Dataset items
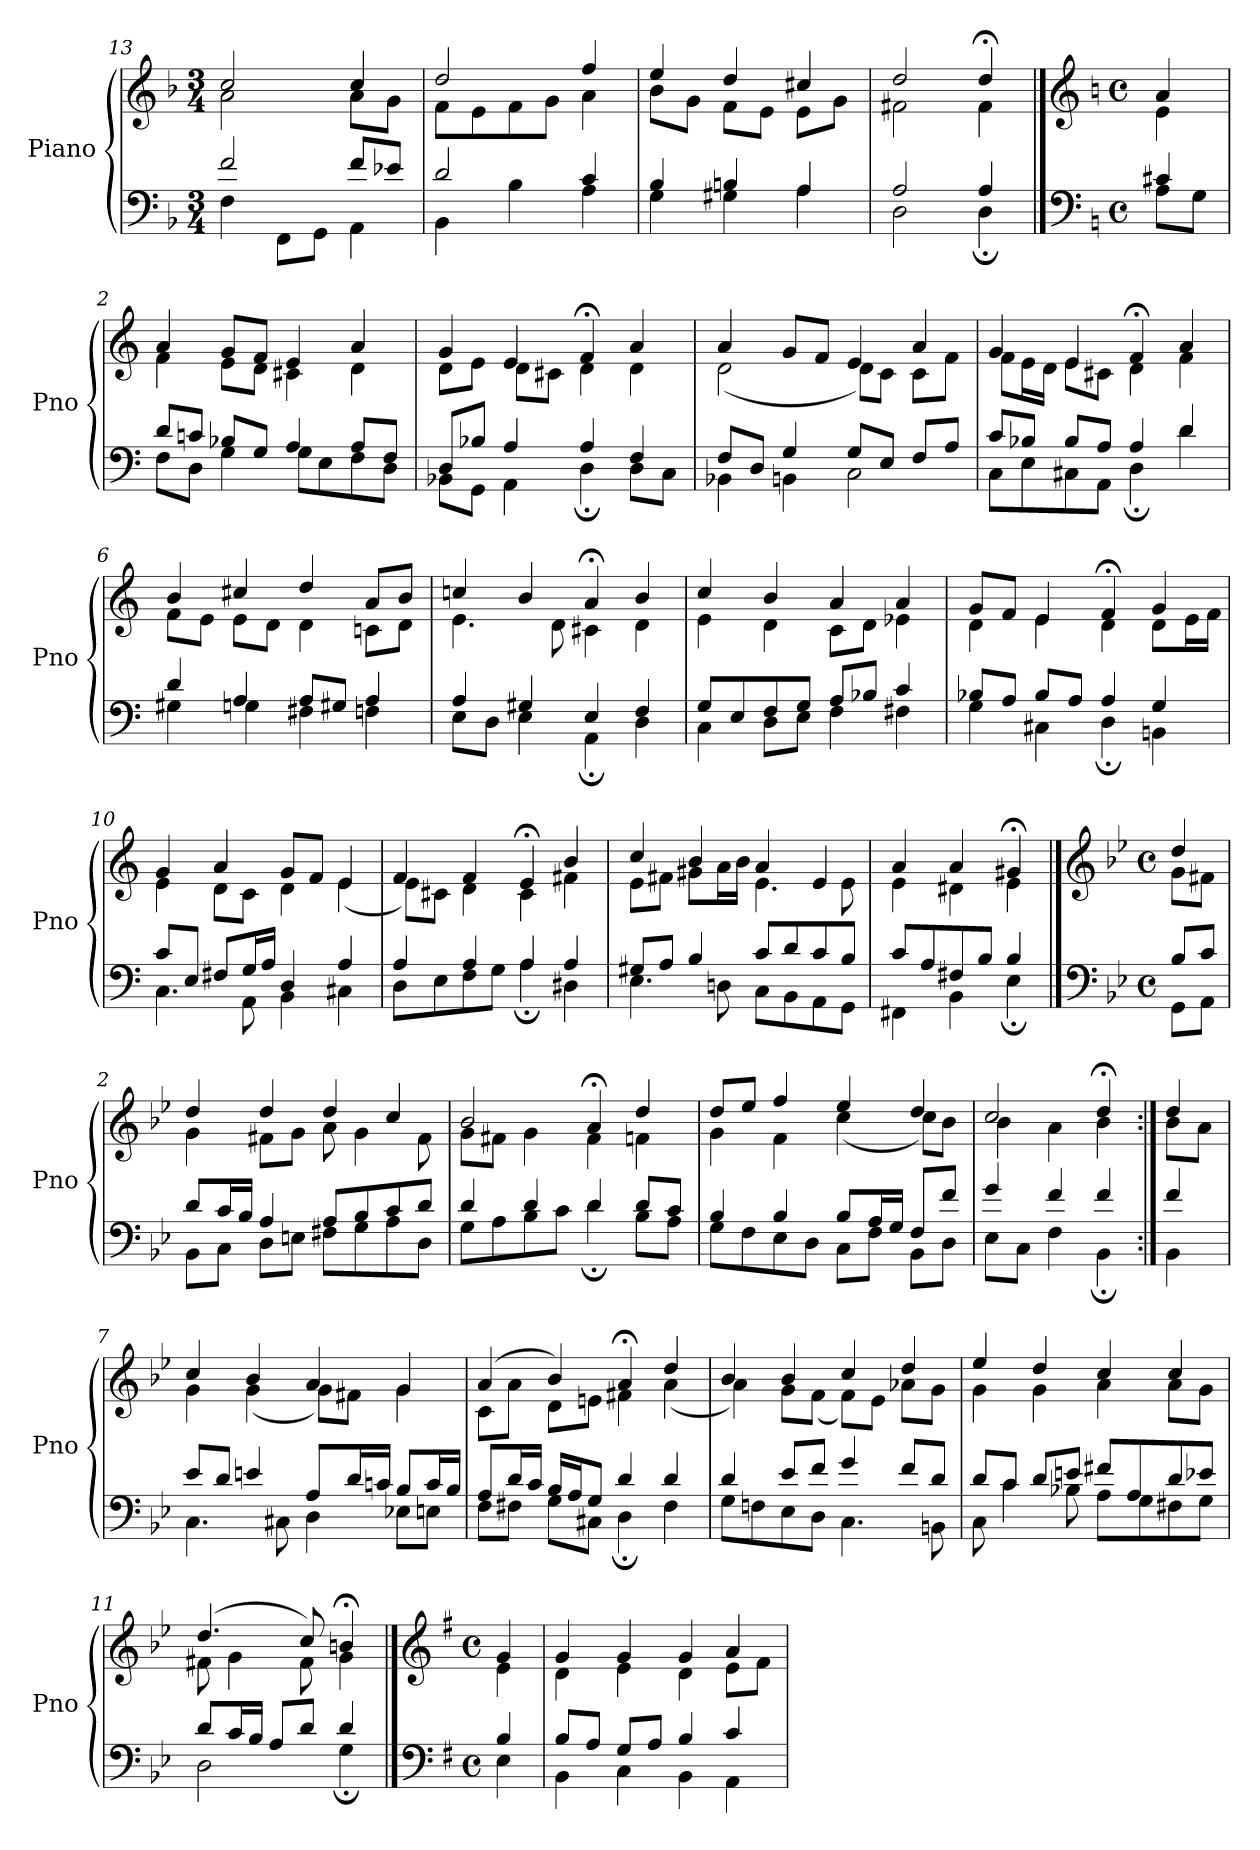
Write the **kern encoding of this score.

**kern	**kern
*part1	*part1
*staff2	*staff1
*I"Piano	*
*I'Pno	*
*clefF4	*clefG2
*k[b-]	*k[b-]
*M3/4	*M3/4
=13	=13
*^	*^
2f/	4F\	2cc/	2a\
.	8FF\L	.	.
.	8GG\J	.	.
8f/L	4AA\	4cc/	8a\L
8e-X/J	.	.	8g\J
=14	=14	=14	=14
2d/	4BB-\	2dd/	8f\L
.	.	.	8e\
.	4B-\	.	8f\
.	.	.	8g\J
4c/	4A\	4ff/	4a\
=15	=15	=15	=15
4B-/	4G\	4ee/	8b-\L
.	.	.	8g\J
4Bn/	4G#X\	4dd/	8f\L
.	.	.	8e\J
4A/	4A\	4cc#X/	8e\L
.	.	.	8g\J
=16	=16	=16	=16
2A/	2D\	2dd/	2f#X\
4A/	4D;\	4dd;</	4f#\
==1	==1	==1	==1
*clefF4	*	*clefG2	*
*k[]	*	*k[]	*
*M4/4	*	*M4/4	*
*met(c)	*	*met(c)	*
4c#X/	8A\L	4a/	4e\
.	8G\J	.	.
=2	=2	=2	=2
8d/L	8F\L	4a/	4f\
8cn/J	8D\J	.	.
8B-X/L	4G\	8g/L	8e\L
8G/J	.	8f/J	8d\J
4A/	8G\L	4e/	4c#X\
.	8E\	.	.
8A/L	8F\	4a/	4d\
8F/J	8D\J	.	.
=3	=3	=3	=3
8D/L	8BB-X\L	4g/	8d\L
8B-X/J	8GG\J	.	8e\J
4A/	4AA\	4e/	8d\L
.	.	.	8c#X\J
4A/	4D;\	4f;</	4d\
4F/	8D\L	4a/	4d\
.	8C\J	.	.
=4	=4	=4	=4
8F/L	4BB-X\	4a/	(<2d\
8D/J	.	.	.
4G/	4BBn\	8g/L	.
.	.	8f/J	.
8G/L	2C\	4e/	8d\L)
8E/J	.	.	8c\J
8F/L	.	4a/	8c\L
8A/J	.	.	8f\J
=5	=5	=5	=5
8c/L	8C\L	4g/	8f\L
8B-X/J	8E\	.	16e\L
.	.	.	16d\JJ
8B-/L	8C#X\	4e/	8e\L
8A/J	8AA\J	.	8c#X\J
4A/	4D;\	4f;</	4d\
4d/	4d\	4a/	4f\
=6	=6	=6	=6
4d/	4G#X\	4b/	8f\L
.	.	.	8e\J
4A/	4Gn\	4cc#X/	8e\L
.	.	.	8d\J
8A/L	4F#X\	4dd/	4d\
8G#X/J	.	.	.
4A/	4Fn\	8a/L	8cn\L
.	.	8b/J	8d\J
=7	=7	=7	=7
4A/	8E\L	4ccn/	4.e\
.	8D\J	.	.
4G#X/	4E\	4b/	.
.	.	.	8d\
4E/	4AA;\	4a;</	4c#X\
4F/	4D\	4b/	4d\
=8	=8	=8	=8
8G/L	4C\	4cc/	4e\
8E/	.	.	.
8F/	8D\L	4b/	4d\
8G/J	8E\J	.	.
8A/L	4F\	4a/	8c\L
8B-X/J	.	.	8d\J
4c/	4F#X\	4a/	4e-X\
=9	=9	=9	=9
8B-X/L	4G\	8g/L	4d\
8A/J	.	8f/J	.
8B-/L	4C#X\	4e/	4e\
8A/J	.	.	.
4A/	4D;\	4f;</	4d\
4G/	4BBn\	4g/	8d\L
.	.	.	16e\L
.	.	.	16f\JJ
=10	=10	=10	=10
8c/L	4.C\	4g/	4e\
8E/J	.	.	.
8F#X/L	.	4a/	8d\L
16G/L	8AA\	.	8c\J
16A/JJ	.	.	.
4D/	4BB\	8g/L	4d\
.	.	8f/J	.
4A/	4C#X\	4e/	(<4e\
=11	=11	=11	=11
4A/	8D\L	4f/	8e\L)
.	8E\	.	8c#X\J
4A/	8F\	4f/	4d\
.	8G\J	.	.
4A/	4A;\	4e;</	4c#\
4A/	4D#X\	4b/	4f#X\
=12	=12	=12	=12
8G#X/L	4.E\	4cc/	8e\L
8A/J	.	.	8f#X\J
4B/	.	4b/	8g#X\L
.	8Dn\	.	16a\L
.	.	.	16b\JJ
8c/L	8C\L	4a/	4.e\
8d/	8BB\	.	.
8c/	8AA\	4e/	.
8B/J	8GG\J	.	8e\
=13	=13	=13	=13
8c/L	4FF#X\	4a/	4e\
8A/	.	.	.
8F#X/	4BB\	4a/	4d#X\
8B/J	.	.	.
4B/	4E;\	4g#X;</	4e\
==1	==1	==1	==1
*clefF4	*	*clefG2	*
*k[b-e-]	*	*k[b-e-]	*
*M4/4	*	*M4/4	*
*met(c)	*	*met(c)	*
8B-/L	8GG\L	4dd/	8g\L
8c/J	8AA\J	.	8f#X\J
=2	=2	=2	=2
8d/L	8BB-\L	4dd/	4g\
16c/L	8C\J	.	.
16B-/JJ	.	.	.
4A/	8D\L	4dd/	8f#X\L
.	8En\J	.	8g\J
8A/L	8F#X\L	4dd/	8a\
8B-/	8G\	.	4g\
8c/	8A\	4cc/	.
8d/J	8D\J	.	8f#\
=3	=3	=3	=3
4d/	8G\L	2b-/	8g\L
.	8A\	.	8f#X\J
4d/	8B-\	.	4g\
.	8c\J	.	.
4d/	4d;\	4a;</	4f#\
8d/L	8B-\L	4dd/	4fn\
8c/J	8A\J	.	.
=4	=4	=4	=4
4B-/	8G\L	8dd/L	4g\
.	8F\	8ee-/J	.
4B-/	8E-\	4ff/	4f\
.	8D\J	.	.
8B-/L	8C\L	4ee-/	(<4cc\
16A/L	8F\J	.	.
16G/JJ	.	.	.
8F/L	8BB-\L	4dd/	8cc\L)
8f/J	8D\J	.	8b-\J
=5	=5	=5	=5
4g/	8E-\L	2cc/	4b-\
.	8C\J	.	.
4f/	4F\	.	4a\
4f/	4BB-;\	4dd;</	4b-\
=6:|!	=6:|!	=6:|!	=6:|!
4f/	4BB-\	4dd/	8b-\L
.	.	.	8a\J
=7	=7	=7	=7
8e-/L	4.C\	4cc/	4g\
8d/J	.	.	.
4en/	.	4b-/	(<4g\
.	8C#X\	.	.
8A/L	4D\	4a/	8g\L)
16d/L	.	.	8f#X\J
16cn/JJ	.	.	.
8B-/L	8E-X\L	4g/	4g\
16c/L	8En\J	.	.
16B-/JJ	.	.	.
=8	=8	=8	=8
8A/L	8F\L	(>4a/	8c\L
16d/L	8F#X\J	.	8a\J
16c/JJ	.	.	.
16B-/LL	8G\L	4b-/)	8d\L
16A/J	.	.	.
8G/J	8C#X\J	.	8en\J
4d/	4D;\	4a;</	4f#X\
4d/	4F#\	4dd/	(<4a\
=9	=9	=9	=9
4d/	8G\L	4b-/	4a\)
.	8Fn\	.	.
8e-/L	8E-\	4b-/	8g\L
8f/J	8D\J	.	(<8f\J
4g/	4.C\	4cc/	8f\L)
.	.	.	8e-\J
8f/L	.	4dd/	8a-X\L
8d/J	8BBn\	.	8g\J
=10	=10	=10	=10
8d/L	8C\	4ee-/	4g\
8c/J	4c\	.	.
8d/L	.	4dd/	4g\
8en/J	8B-X\	.	.
8f#X/L	8A\L	4cc/	4a\
8A/	8G\	.	.
8d/	8F#X\	4cc/	8a\L
8e-X/J	8G\J	.	8g\J
=11	=11	=11	=11
8d/L	2D\	(>4.dd/	8f#X\
16c/L	.	.	4g\
16B-/JJ	.	.	.
8A/L	.	.	.
8d/J	.	8cc/)	8f#\
4d/	4G;\	4bn;</	4g\
==1	==1	==1	==1
*clefF4	*	*clefG2	*
*k[f#]	*	*k[f#]	*
*M4/4	*	*M4/4	*
*met(c)	*	*met(c)	*
4B/	4E\	4g/	4e\
=2	=2	=2	=2
8B/L	4BB\	4g/	4d\
8A/J	.	.	.
8G/L	4C\	4g/	4e\
8A/J	.	.	.
4B/	4BB\	4g/	4d\
4c/	4AA\	4a/	8e\L
.	.	.	8f#\J
*v	*v	*	*
*	*v	*v
=	=
*-	*-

= GOAL =
From the items above, pull out every line that contains the string "kern". Treat uppercase and lowercase as different.

= RESULT =
Write the **kern encoding of this score.
**kern	**kern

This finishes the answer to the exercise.